**WHAT YOU WILL DO:**
1 - In the forum thread about bsr and highbit, which dmd source file and function did Clemens look at to see how bsr is implemented?
2 - Do these statements agree with the forum thread about bsr and highbit? Answer yes or no for each, and quote the deciding words.
(a) Recompiling with -inline -O -release cut the raw timing numbers roughly in half.
(b) Adam D. Ruppe found bsr listed in the DMC docs.
(c) Clemens expected bsr to be slower than a user function.

**EXTRACT:**
__________________________________________________

I never would have thought of doing a binary search for the high bit, it is definitely a novel idea to me :)

-Steve
April 13, 2010
Steven Schveighoffer:
> I never would have thought of doing a binary search for the high bit, it is definitely a novel idea to me :)

You can learn something from this page (it can also be useful for the translation to C++): http://graphics.stanford.edu/~seander/bithacks.html

Bye,
bearophile
April 13, 2010
Adam Ruppe Wrote:

> Jerome's highbit function is the same as std.intrinsic.bsr. I wonder which is faster?
> 
> I ran a test, and for 100 million iterations (1..10000000), the intrinsic beat out his function be a mere 300 milliseconds on my box. - highbit ran in an average of 1897 ms and bsr did the same in an average if 1534.
> 
> Recompiling with -inline -O -release cuts the raw numbers about in half, but keeps about the same difference, leading me to think overhead amounts for a fair amount of the percentage instead of actual implementation. The new averages are 1134 and 853.

That's strange. Looking at src/backend/cod4.c, function cdbscan, in the dmd sources, bsr seems to be implemented in terms of the bsr opcode [1] (which I guess is the reason it's an intrinsic in the first place). I would have expected this to be much, much faster than a user function. Anyone care enough to check the generated assembly?

[1] http://www.itis.mn.it/linux/quarta/x86/bsr.htm

-- Clemens
April 13, 2010
On Tue, Apr 13, 2010 at 10:52:14AM -0400, Steven Schveighoffer wrote:
> Just a note, this code should be runnable in C++, because the compiler is written in C++.  Is bsr available there?

I just assumed since it was in D that it was probably
in DMC too, but I can't find it in the docs, so maybe not.
Well, there's always inline asm :D

But 300 milliseconds over 100 million iterations is negligible anyway.




-- 
Adam D. Ruppe
http://arsdnet.net

__________________________________________________

**DATA EXTRACTS:**
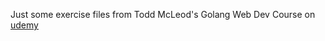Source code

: Just some exercise files from Todd McLeod's Golang Web Dev Course on [udemy](https://www.udemy.com/share/101XnqAEIad1hURH0H/)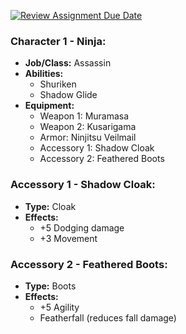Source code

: [![Review Assignment Due Date](https://classroom.github.com/assets/deadline-readme-button-24ddc0f5d75046c5622901739e7c5dd533143b0c8e959d652212380cedb1ea36.svg)](https://classroom.github.com/a/DRqen68Y)

### Character 1 - Ninja:

- **Job/Class:** Assassin
- **Abilities:**
    - Shuriken
    - Shadow Glide
- **Equipment:**
    - Weapon 1: Muramasa
    - Weapon 2: Kusarigama
    - Armor: Ninjitsu Veilmail
    - Accessory 1: Shadow Cloak
    - Accessory 2: Feathered Boots

### Accessory 1 - **Shadow Cloak**:

- **Type:** Cloak
- **Effects:**
    - +5 Dodging damage
    - +3 Movement

### Accessory 2 - Feathered Boots:

- **Type:** Boots
- **Effects:**
    - +5 Agility
    - Featherfall (reduces fall damage)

__________________________________________________

**TASK RESPONSES:**
1 - The file src/backend/cod4.c, function cdbscan.

2 -
(a) Yes: "Recompiling with -inline -O -release cuts the raw numbers about in half"
(b) No: "I can't find it in the docs, so maybe not."
(c) No: "I would have expected this to be much, much faster than a user function."